Directions:
a - In the forum thread, what does Cursor.foldWhile wait for before sending the next GetMore request to MongoDB?
b - Convert the lines of text read from the records into one numbered list, skipping blank lines and leaving the pictures out.
** Opening Text segment block **
Akka Streams example

575 views
Skip to first unread message

Jerry Tworek

unread,
Feb 20, 2016, 4:03:35 AM2/20/16
to ReactiveMongo - http://reactivemongo.org
Hi,

In the documentation in several places it is mentioned that there is a support of Akka Streams in Reactive Mongo streaming capabilities. Do you know if there are any code examples/documentation on this subject? I wasn't able to find anything here: http://reactivemongo.org/releases/0.11/documentation/tutorial/consume-streams.html or on this group.

Regards,
Jerry

Cédric Chantepie

unread,
Feb 20, 2016, 1:06:49 PM2/20/16
to ReactiveMongo - http://reactivemongo.org
Hi, you can have a look at https://github.com/cchantep/RM-AkkaStreams . Best regards.

Jerry Tworek

unread,
Feb 25, 2016, 5:38:32 AM2/25/16
to ReactiveMongo - http://reactivemongo.org
Hi Cedric,

Thank you for your example. I've played around with it and it works but I have a few questions about the mechanism, as I don't fully understand how reactive mongo/akka streams internals work in case of streaming mongodb cursors:

1. In your code, you consume the stream using Cusor.foldWhile and while folding you concatenate the singe-element-sources. That returns a Future[Source] as cursor is folded asynchronously, and then you make Source.fromFuture and foldMapMerge to get source of elements you've requested. My interpretation may not be correct, but the way I see it work, is that future is resolved only after all documents have ben retrieved from the cursor - the future will yield source with all elements concatenated already held in memory. That may result in a memory overflow when the collection is big as well as does not cooperate with backpressure signals of akka streams.

2. Does ReactiveMongo cursors support some kind of backpressure mechanism? The way I see foldWhile - it needs an answer whether we want to fetch new item or close the cursor as soon as a previous document arrives. That is a bit different methodology from akka streams, where you're expected to push element after you've gotten a pull signal - a request for it. Do you know if implementing such mechanism is possible in reactive mongo?

Cédric Chantepie

unread,
Feb 25, 2016, 8:33:08 AM2/25/16
to ReactiveMongo - http://reactivemongo.org
The foldWhile allows to consume documents as soon as a MongoDB response is available, even if all the responses (all the result batches) are not yet received. That's how the new Iteratees module and the coming Akka Stream and RxScala modules are working. Best regards.

Cédric Chantepie

unread,
Feb 25, 2016, 10:16:56 AM2/25/16
to ReactiveMongo - http://reactivemongo.org
To be more complete, the Cursor.foldWhile "waits" each response/document partition is consumed (in the async consumption thread) before sending the next GetMore request to MongoDB, so unconsumed data must not accumulate in a "buffer".
** Closing Text segment block **
** Opening Input records block **
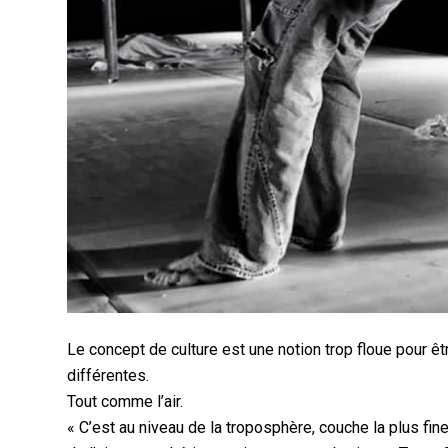
Le concept de culture est une notion trop floue pour êt
différentes.
Tout comme l’air.
« C’est au niveau de la troposphère, couche la plus fin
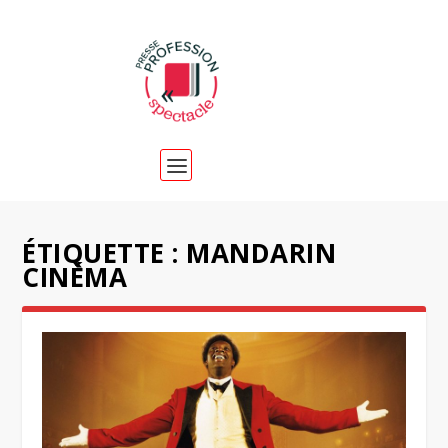
ÉTIQUETTE :
MANDARIN
CINÉMA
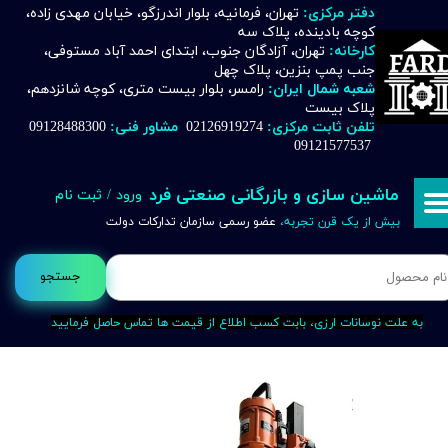
دفتر مرکزی:
تهران، فرمانیه، بلوار اندرزگو، خیابان مهدی زاده،
کوچه بادینده، پلاک سه
حساب کاربری من
کارخانه:
تهران، آزادگان جنوب، ابتدای احمد آباد مستوفی،
جنب پمپ بنزین، پلاک چهل
تغییر گذر واژه
شعبه شمال ایران:
رامسر، بلوار بیست متری، کوچه شانزدهم،
پلاک بیست
تلفن ثابت مرکزی:
02126919274
مشاور فنی:
09128488300
سفارشات
09121577537
خروج از حساب کاربری
ماشین سازی و بازرگانی صنعتی فرد
ورود
/
ثبت نام
بیش از یک قرن تجربه،
عضو رسمی سازمان تدارکات دولت
جستجو
به علت نوسانات ارزی، بابت کسب اطلاع از قیمت ها تماس حاصل فرمایید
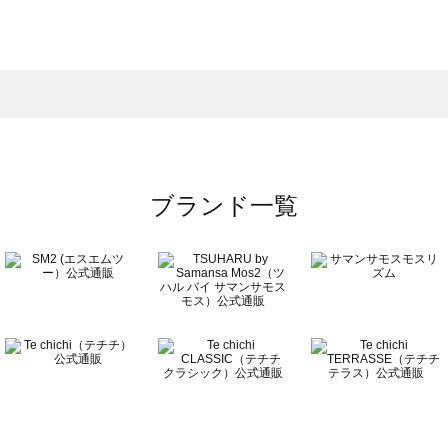
モスモス）のワンピース一覧
ンピース一覧
）のワンピース一覧
覧
ブランド一覧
** Closing Input records block **
Results in order:
a - It waits until each response/document partition is consumed in the async consumption thread.

b -
1. Le concept de culture est une notion trop floue pour êt
2. différentes.
3. Tout comme l’air.
4. « C’est au niveau de la troposphère, couche la plus fin
5. ÉTIQUETTE :
6. MANDARIN
7. CINÉMA
8. دفتر مرکزی:
9. تهران، فرمانیه، بلوار اندرزگو، خیابان مهدی زاده،
10. کوچه بادینده، پلاک سه
11. حساب کاربری من
12. کارخانه:
13. تهران، آزادگان جنوب، ابتدای احمد آباد مستوفی،
14. جنب پمپ بنزین، پلاک چهل
15. تغییر گذر واژه
16. شعبه شمال ایران:
17. رامسر، بلوار بیست متری، کوچه شانزدهم،
18. پلاک بیست
19. تلفن ثابت مرکزی:
20. 02126919274
21. مشاور فنی:
22. 09128488300
23. سفارشات
24. 09121577537
25. خروج از حساب کاربری
26. ماشین سازی و بازرگانی صنعتی فرد
27. ورود
28. /
29. ثبت نام
30. بیش از یک قرن تجربه،
31. عضو رسمی سازمان تدارکات دولت
32. جستجو
33. به علت نوسانات ارزی، بابت کسب اطلاع از قیمت ها تماس حاصل فرمایید
34. モスモス）のワンピース一覧
35. ンピース一覧
36. ）のワンピース一覧
37. 覧
38. ブランド一覧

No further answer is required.